Frank Maze

Biographical details
- Born: November 16, 1919 New York, New York, U.S.
- Died: January 10, 1971 (aged 51) Suffern, New York, U.S.
- Alma mater: Syracuse University (1942)

Playing career
- 1939–1941: Syracuse
- Position: Guard

Coaching career (HC unless noted)

Football
- 1942: Van Hornesville Central HS (NY)
- 1946–1949: Wesleyan (line)
- 1950–1951: Dickinson
- 1952–1955: Colby
- 1956–1957: Lehigh (freshmen)
- 1958–1960: Haverstraw-Stony Point HS (assistant)
- 1961–1963: West Orange HS (NJ)

Wrestling
- 1942–1943: Van Hornesville Central HS (NY)
- 1946–1949: Wesleyan
- 1956–1958: Lehigh
- 1961–1964: Montclair State

Track
- 1942–1943: Van Hornesville Central HS (NY)
- 1946–1949: Wesleyan
- 1961–1964: West Orange HS (NJ)

Men's lacrosse
- 1957–1958: Lehigh

Head coaching record
- Overall: 13–27 (college football) 4–16–1 (college lacrosse)

= Frank Maze =

American football player and coach (1919–1971)

Frank Richard Maze, born Francis Richard Mazejko (November 16, 1919 – January 10, 1971) was an American football player and coach. He served as the head football coach at Dickinson College from 1950 to 1951 and at Colby College from 1952 to 1955.

==Biography==
Maze was born in New York City and was an all-city guard at Theodore Roosevelt High School. He attended Syracuse University and played guard for the Syracuse Orange football team from 1939 through 1941. He is one of only 25 Syracuse players to wear the number 44, which was retired in 2005 in honor of Jim Brown, Ernie Davis, and Floyd Little. He was also a member of the school's wrestling team and was named the most outstanding member of the team in 1942. He graduated from Syracuse in 1942 with a B.S. in physical education and earned an M.S. in education from Syracuse in 1948.
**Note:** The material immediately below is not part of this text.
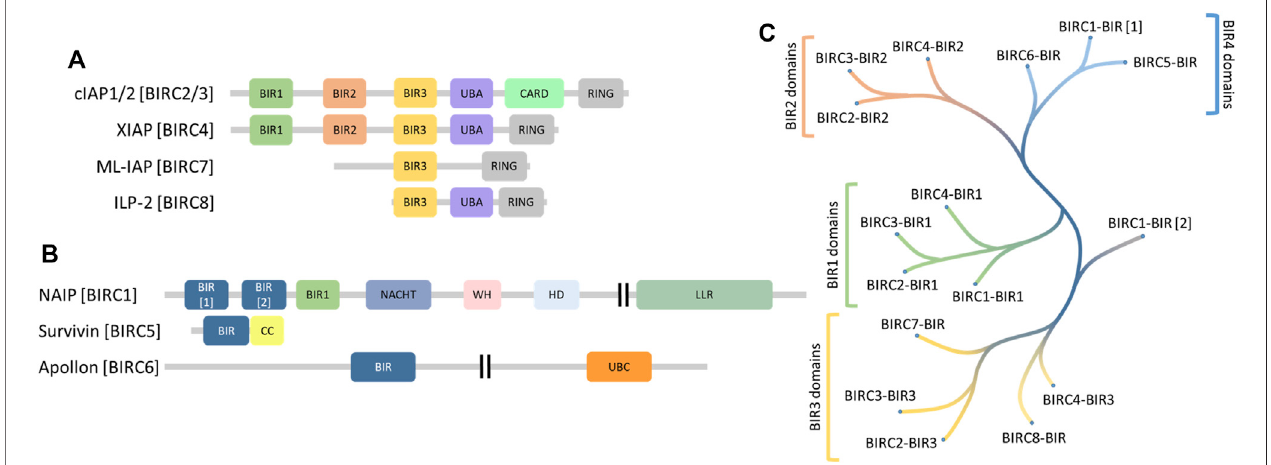
FIGURE 1 | (A) domain structure of the BIRC family E3 ligases displaying conservation of the BIR3 domain (yellow) and the RING domain (grey). (B) domain structure of the residual BIRC family members showing no conservation. (C) phylogenetic analysis of the BIR domains from all BIRC proteins showing clustering for the BIR1 (green), BIR2 (orange) and BIR3 (yellow) domains together with some ungrouped domains (blue). BIRC, Baculovirus IAP Repeat containing; BIR, Baculovirus IAP Repeat; UBA, Ubiquitin-associated; CARD, Caspase recruitment domain; RING, really interesting new gene; CC, Coiled coil; NACHT, NAIP, CIITA, HET-E und TEP1; WH, Winged helix; HD, Helical domain; UBC, Ubiquitin-conjugating; LLR, Leucine-rich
Maze began his coaching career at the Van Hornesville Central School in Van Hornesville, New York, where he was the athletic director and football, wrestling, and track coach. In 1943, he returned to Syracuse as an athletic instructor. In 1944, he joined the United States Navy and was an athletic specialist at Cornell and St. Lawrence universities and the Bainbridge and Sampson Naval Training Centers. Maze was discharged in February 1946 and became the head wrestling and assistant football and track coach at Wesleyan University. He was the line coach during Wesleyan's undefeated 1946, 1947, and 1948 football seasons.
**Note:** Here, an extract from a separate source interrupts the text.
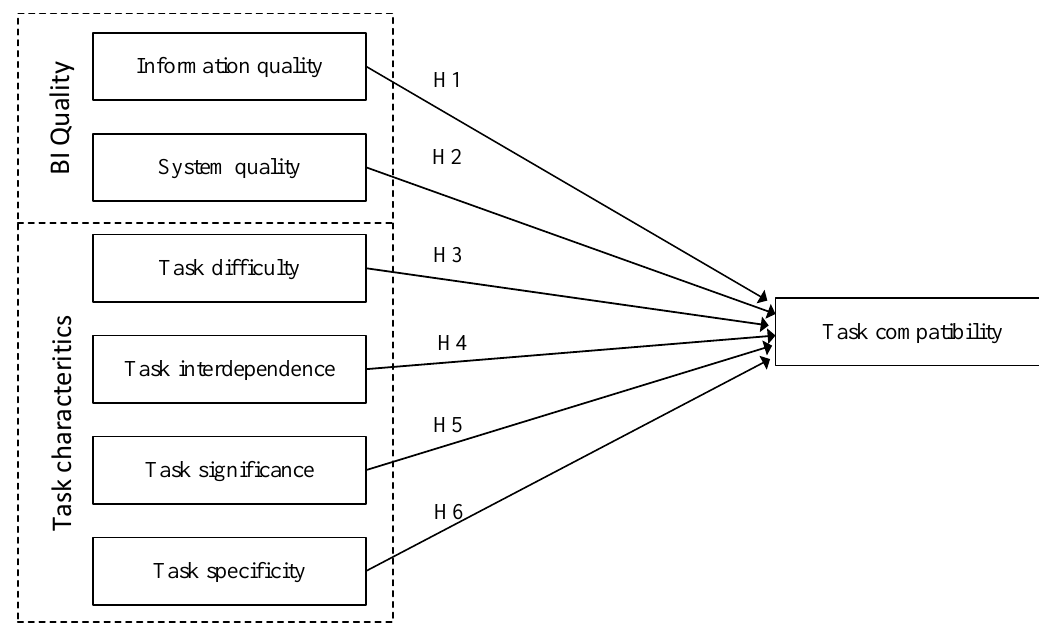
Figure 1 . Task/BI Compatibility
In 1950, Maze was named head football coach at Dickinson College. Following the death of Chick Kennedy in 1951, he was appointed acting athletic director and head of the physical education department. He also served as head coach of the baseball team. He resigned in May 1952 and was succeeded by Alured Ransom. In his two seasons as football coach, Dickinson went 6–9.

On June 25, 1952, Colby College president J. Seelye Bixler announced that Maze would be the school's next football coach. Over four seasons, Maze compiled a 7–18 record. He also coached intramural wrestling, freshmen baseball, and varsity skiing. Following the 1955 football season, Maze announced he would leave the school when his contract expired on August 1, 1956.

After leaving Colby, Maze became the freshman football and wrestling and varsity lacrosse coach at Lehigh University. From 1958 to 1961, he was a teacher and assistant football coach at Haverstraw-Stony Point High School. From 1961 to 1964 he was a teacher and coach at West Orange High School in West Orange, New Jersey and the wrestling coach at Montclair State University. He then worked as a guidance counselor at Marlboro Central School in Marlboro, New York.

Maze died of a heart attack on January 10, 1971 at Good Samaritan Hospital in Suffern, New York.